Bob's Blogs

Put another log on the fire

Some years ago, I presented a paper at TISC (The Internet Security Conference) titled How and Why to Read Firewall Logs. That was about (or past) the end of an era when it was humanly possible to read one's firewall logs -- and most of mine were condensed for automated reporting simply because of time and space constraints.

However, it remains a subject near and dear to my heart (professionally speaking, that is) as a means of keeping tabs on what sorts of things are going on on one's network. To that earlier list, of course, one must add in IDS/IPS logs, VPN authentication (or failure thereof). As I've mentioned with other topics, most of you have resources that you don't know you have.

One of my favorite toys of late is the Cisco MARS product (formerly "Protego" before Cisco acquired them). This box will take logs from many different sources and correlate them into "incidents" which can be examined and drilled down into. It catches lots of stuff and, like an IDS, will have to be tuned to cut down on false positives. Network Intelligence and others make roughly comparable products also.

But what if you don't have one?

One of my favorite things to do, which I spend 15-30 minutes per day on (sometimes more), is to go through the firewall logs, selected different ways, and sometimes export different aspects of firewall logs into Excel and sort the data different ways to see if any patterns jump out at me.

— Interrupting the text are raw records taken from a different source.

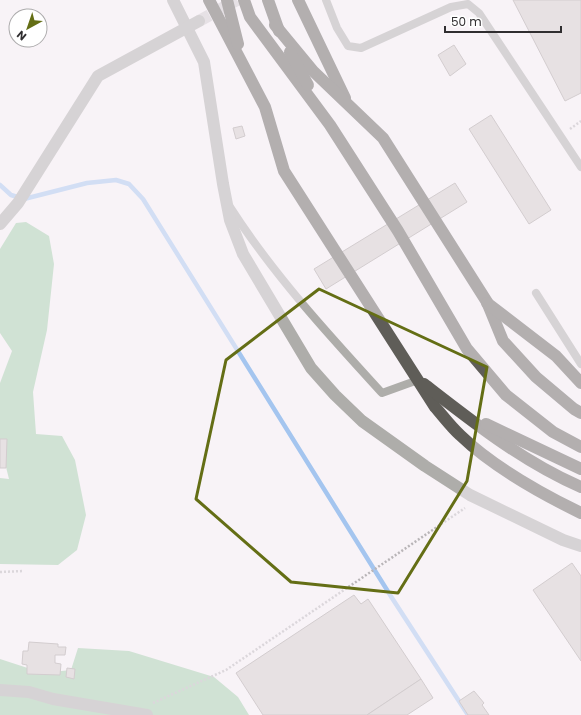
<svg xmlns="http://www.w3.org/2000/svg" width="581" height="715" font-family="Poppins,sans-serif">
<style>
.forest{fill:#a1cea9}
.lines{fill:none;stroke-linecap:round;stroke-linejoin:round}
.stream{stroke:#a4c5ef;stroke-width:4.5}
.building{fill:#d3cdca;stroke:#a69f9d}
.street-tunnel{stroke:#d0cccf;stroke-width:12;stroke-dasharray:12 6;stroke-linecap:butt}
.path{stroke:#b9b5b8;stroke-width:2.5;stroke-dasharray:2 2;stroke-linecap:butt}
.lane{stroke:#aeadaa;stroke-width:8}
.street{stroke:#aeadaa;stroke-width:12}
.highway{stroke:#5f5d58;stroke-width:12}
.marked{fill:none;stroke:#646e15;stroke-width:3;stroke-linejoin:round}
</style>
<rect width="100%" height="100%" fill="#f8f3f7"/>
<g class="forest">
<polygon points="26,222 49,236 54,264 47,330 33,392 36,434 62,436 75,460 86,515 77,550 58,565 0,564 0,478 9,479 0,443 0,383 12,351 0,333 0,249 16,223"/>
<polygon points="78,648 129,651 214,677 238,697 249,715 0,715 0,659 43,673 71,670"/>
</g>
<g class="lines">
<polyline class="stream" points="0,185 11,195 24,199 87,183 116,180 129,184 143,199 392,598 468,715"/>
</g>
<g class="building">
<polygon points="513,0 581,0 581,93 565,101"/>
<polygon points="454,45 466,64 450,76 438,55"/>
<polygon points="491,115 551,210 529,224 469,129"/>
<polygon points="242,126 245,136 236,139 233,128"/>
<polygon points="455,183 467,202 326,289 314,269"/>
<polygon points="0,439 7,439 6,468 0,468"/>
<polygon points="572,563 581,576 581,661 533,590"/>
<polygon points="354,595 361,604 368,599 421,679 367,715 263,715 236,673"/>
<polygon points="29,642 58,644 58,647 66,647 65,655 55,655 55,663 61,664 60,675 27,674 27,665 22,664 23,651 28,651"/>
<polygon points="67,668 75,669 74,679 66,677"/>
<polygon points="421,679 433,698 407,715 367,715"/>
<polygon points="474,691 484,703 482,705 489,715 468,715 459,701"/>
</g>
<g class="lines">
<polyline class="street-tunnel" points="199,21 237,0"/>
<g class="path">
<polyline points="570,129 581,121"/>
<polyline points="0,572 23,571"/>
<polyline points="153,703 226,670 465,508"/>
</g>
<g class="lane">
<polyline points="326,0 337,28 348,46 361,48 451,7 468,4 479,13 581,167"/>
<path d="M230 207C273 274 328 334 382 393L418 380"/>
<polyline points="536,293 581,364"/>
</g>
<g class="street">
<polyline points="173,0 204,62 223,184 230,220 243,254 311,368 335,395 362,421 425,466 470,495 563,540 581,546"/>
<polyline points="0,224 18,203 98,76 199,21"/>
<polyline points="0,690 29,692 53,699 147,715"/>
</g>
<g class="highway">
<path d="M209 0 265 107 284 171 435 407C443 416 451 427 460 435 491 465 542 494 581 513"/>
<polyline points="227,0 238,44"/>
<polyline points="244,0 250,17 330,125 398,231 467,349 506,395 553,432 581,447"/>
<polyline points="268,0 279,31"/>
<polyline points="298,0 345,98"/>
<polyline points="275,25 313,71 383,138 487,302 503,341 536,377 574,409 581,413"/>
<polyline points="290,52 308,85"/>
<polyline points="487,303 556,356 581,383"/>
<path d="M424 384C473 422 523 462 581 487"/>
<polyline points="486,424 581,469"/>
</g>
</g>
<path d="M0 0H581V715H0ZM319 289 487 367 467 481 398 593 291 582 196 499 226 360Z" fill="#f8f3f7" fill-opacity=".55" fill-rule="evenodd"/>
<path class="marked" d="M319 289 487 367 467 481 398 593 291 582 196 499 226 360Z"/>
<g transform="translate(28 28) rotate(220)"><circle r="19" fill="#ffffff" stroke="#acabac"/>
<path d="M0-3L7 15L0 10L-7 15Z" fill="#646e15"/>
<text y="-6" font-size="11" font-weight="bold" text-anchor="middle" fill="#302e30">N</text>
</g>
<path d="M445 26v6h116v-6" fill="none" stroke="#302e30" stroke-width="2"/>
<text x="451" y="26" font-size="12" fill="#302e30" stroke="#ffffff" stroke-width="3" paint-order="stroke">50 m</text>
</svg>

Recently, I just chose all outbound connections aimed at ports 1025 and higher. Sorting by destination port showed one group of heavy traffic with a destination port of 6667, which is IRC (Internet Relay Chat). Experience has taught me that most systems talking to an IRC server are doing so without the owner/user being aware of it -- that is, they're infected by a worm, virus, Trojan or bot, which is usually "phoning home" for instructions or to provide reports of some sort. When I found this set of logs, I ran mIRC (an IRC Chat client) to try and connect to each of the servers. There were three that refused my connection outright. So the systems connecting to them have already been reported to the desktop support group for immediate investigation. The clients going to IRC servers that permitted me to connect will also get investigated, but are slightly lower priority.

Peer-to-peer traffic is a problem as well. I've mentioned that in previous blogs. By sorting source and destination addresses and looking for known P2P port numbers, I've learned that any time a given system contacts a P2P server, it attempts to open a wide variety of ports. In return, the system contacted immediately tries to open many corresponding ports back on the originating system. One experiment I tried with BitComet showed that it momentarily opened dozens and dozens of listening ports when it was first brought up and then stopped most of them. As a result, I've gained more insight into some of their behavior. I've also gone to read all the documentation on BitTorrent (www.bittorrent.com) that they have to offer. Even though I personally never use these things - it pays to know your "enemy"

Setting the firewall log monitor (Checkpoint, in this instance) to filter on popular attack vectors (NetBIOS, A/D, SNMP, HTTP/S, etc.) often reveals attack patterns, virus infected systems, misconfigured systems and the like.

Looking for broadcast addresses (particularly using a wider broadcast mask than is used internally), and even a 32 bit (IP version 4 of course, and ignoring DHCP/BOOTP requests) shows both attackers and systems with misconfigured subnet masks.